Des menaces et une tension qui n’augurent rien de bon

La position de François Hollande concernant le conflit en Syrie, totalement calquée sur celle de Washington et visant avant tout à renverser le gouvernement de Bachar al-Assad afin de placer un gouvernement favorable aux intérêts économiques occidentaux, rencontre de plus en plus de difficultés sur le terrain. Les djihadistes reculent et la Syrie, aidée de la Russie et de l’Iran devraient, à terme, renverser les terroristes et la petite frange de rebelles qualifiés par les occidentaux de « modérés » mais dans les faits généralement alliés soit à l’Etat Islamique soit au front al-Nosra (Anciennement al Quaïda).

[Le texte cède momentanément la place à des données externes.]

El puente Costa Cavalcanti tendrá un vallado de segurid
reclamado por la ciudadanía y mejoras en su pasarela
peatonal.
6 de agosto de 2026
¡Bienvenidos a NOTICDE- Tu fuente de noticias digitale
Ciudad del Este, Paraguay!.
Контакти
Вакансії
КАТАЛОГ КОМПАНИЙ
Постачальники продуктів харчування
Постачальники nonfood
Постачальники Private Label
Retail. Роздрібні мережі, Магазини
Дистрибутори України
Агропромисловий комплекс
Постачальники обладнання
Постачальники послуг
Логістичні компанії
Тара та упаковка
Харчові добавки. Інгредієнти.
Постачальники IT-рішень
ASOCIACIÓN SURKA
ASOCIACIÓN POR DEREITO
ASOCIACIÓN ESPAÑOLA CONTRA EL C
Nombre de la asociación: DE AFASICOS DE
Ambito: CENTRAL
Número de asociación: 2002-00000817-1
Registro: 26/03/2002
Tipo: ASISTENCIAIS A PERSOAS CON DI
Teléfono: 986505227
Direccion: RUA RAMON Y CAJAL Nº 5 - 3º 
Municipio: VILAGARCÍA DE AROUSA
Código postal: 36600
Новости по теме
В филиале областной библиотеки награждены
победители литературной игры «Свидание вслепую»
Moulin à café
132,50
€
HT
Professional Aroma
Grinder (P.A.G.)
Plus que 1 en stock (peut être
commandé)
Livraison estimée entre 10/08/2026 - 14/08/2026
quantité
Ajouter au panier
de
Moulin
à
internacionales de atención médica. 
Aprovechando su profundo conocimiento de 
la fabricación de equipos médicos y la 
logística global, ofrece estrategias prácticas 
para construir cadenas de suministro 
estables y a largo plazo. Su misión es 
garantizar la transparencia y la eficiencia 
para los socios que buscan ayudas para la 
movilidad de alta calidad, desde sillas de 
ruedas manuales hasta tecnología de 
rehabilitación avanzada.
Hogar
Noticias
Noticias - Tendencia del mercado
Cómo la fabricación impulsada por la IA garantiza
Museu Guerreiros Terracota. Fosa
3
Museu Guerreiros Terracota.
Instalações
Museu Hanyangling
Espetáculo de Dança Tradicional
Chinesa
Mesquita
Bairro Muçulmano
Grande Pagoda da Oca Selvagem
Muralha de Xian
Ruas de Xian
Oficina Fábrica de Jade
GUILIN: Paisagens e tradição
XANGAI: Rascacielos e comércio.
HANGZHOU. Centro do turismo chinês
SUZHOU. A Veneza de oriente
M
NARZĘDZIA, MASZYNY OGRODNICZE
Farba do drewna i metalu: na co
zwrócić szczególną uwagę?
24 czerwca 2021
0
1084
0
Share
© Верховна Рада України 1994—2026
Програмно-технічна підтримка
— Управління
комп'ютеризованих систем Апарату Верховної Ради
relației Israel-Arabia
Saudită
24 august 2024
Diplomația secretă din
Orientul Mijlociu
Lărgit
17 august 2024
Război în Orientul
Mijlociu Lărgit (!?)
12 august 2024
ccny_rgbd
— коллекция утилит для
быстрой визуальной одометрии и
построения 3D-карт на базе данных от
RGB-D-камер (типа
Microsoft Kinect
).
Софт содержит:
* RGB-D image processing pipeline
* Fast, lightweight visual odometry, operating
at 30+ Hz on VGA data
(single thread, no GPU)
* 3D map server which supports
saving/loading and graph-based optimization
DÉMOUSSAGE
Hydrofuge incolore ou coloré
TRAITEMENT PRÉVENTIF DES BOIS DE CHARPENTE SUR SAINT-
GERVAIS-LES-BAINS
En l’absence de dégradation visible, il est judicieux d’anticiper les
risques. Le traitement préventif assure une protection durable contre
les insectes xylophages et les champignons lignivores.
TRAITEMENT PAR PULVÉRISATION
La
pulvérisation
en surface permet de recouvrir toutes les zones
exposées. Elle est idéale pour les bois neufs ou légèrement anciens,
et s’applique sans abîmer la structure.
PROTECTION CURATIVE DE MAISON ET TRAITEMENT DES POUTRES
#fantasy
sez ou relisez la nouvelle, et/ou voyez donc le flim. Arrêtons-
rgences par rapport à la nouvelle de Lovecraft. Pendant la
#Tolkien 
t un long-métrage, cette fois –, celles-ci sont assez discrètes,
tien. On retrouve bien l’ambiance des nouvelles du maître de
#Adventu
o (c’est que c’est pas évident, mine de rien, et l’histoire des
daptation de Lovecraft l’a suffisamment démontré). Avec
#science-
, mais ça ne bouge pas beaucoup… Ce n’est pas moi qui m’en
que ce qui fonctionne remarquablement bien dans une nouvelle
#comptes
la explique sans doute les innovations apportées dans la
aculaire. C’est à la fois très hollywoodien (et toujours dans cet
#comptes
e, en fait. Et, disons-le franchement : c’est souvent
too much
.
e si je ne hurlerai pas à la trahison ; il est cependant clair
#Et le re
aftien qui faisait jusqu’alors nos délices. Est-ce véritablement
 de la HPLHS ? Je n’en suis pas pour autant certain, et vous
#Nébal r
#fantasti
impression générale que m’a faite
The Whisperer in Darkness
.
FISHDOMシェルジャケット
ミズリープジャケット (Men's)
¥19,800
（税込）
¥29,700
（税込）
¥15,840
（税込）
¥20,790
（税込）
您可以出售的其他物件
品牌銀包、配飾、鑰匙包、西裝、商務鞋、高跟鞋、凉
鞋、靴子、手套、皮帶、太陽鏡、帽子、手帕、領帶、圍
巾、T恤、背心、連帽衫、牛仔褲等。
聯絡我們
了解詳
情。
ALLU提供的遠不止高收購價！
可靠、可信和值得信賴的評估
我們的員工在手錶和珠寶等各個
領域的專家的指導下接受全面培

Une situation inacceptable pour les Etats-Unis et la France qui ont armé, financé et formé des rebelles qui ont rejoint les rangs des groupes terroristes et qui perdent du terrain et de l’influence en Syrie. Les Etats-Unis et la France jouent leur vatout avec des menaces qui ne devraient certainement pas inquiéter l’ours russe.

Si effectivement, les occidentaux menaient les russes à la Cour pénale internationale, il y a fort à parier que ceux-ci devraient répondre aux mêmes faits pour les guerres en Irak et en Libye mais aussi les frappes de drones tuant de nombreux civils. Sans oublier l’envoi d’armes par la France en dépit de l’interdiction européenne ou encore les « bavures » de l’armée américaine qui a, à plusieurs reprises, bombardé les forces syriennes ou encore les forces irakiennes.

Quoi qu’il en soit, un nouveau refroidissement des relations avec la Russie, des menaces et une relance des programmes nucléaires n’augurent rien de bon et la probabilité d’un fait déclenchant une nouvelle guerre mondiale ne cesse de monter au point de devenir une probabilité qui est loin d’être négligeable.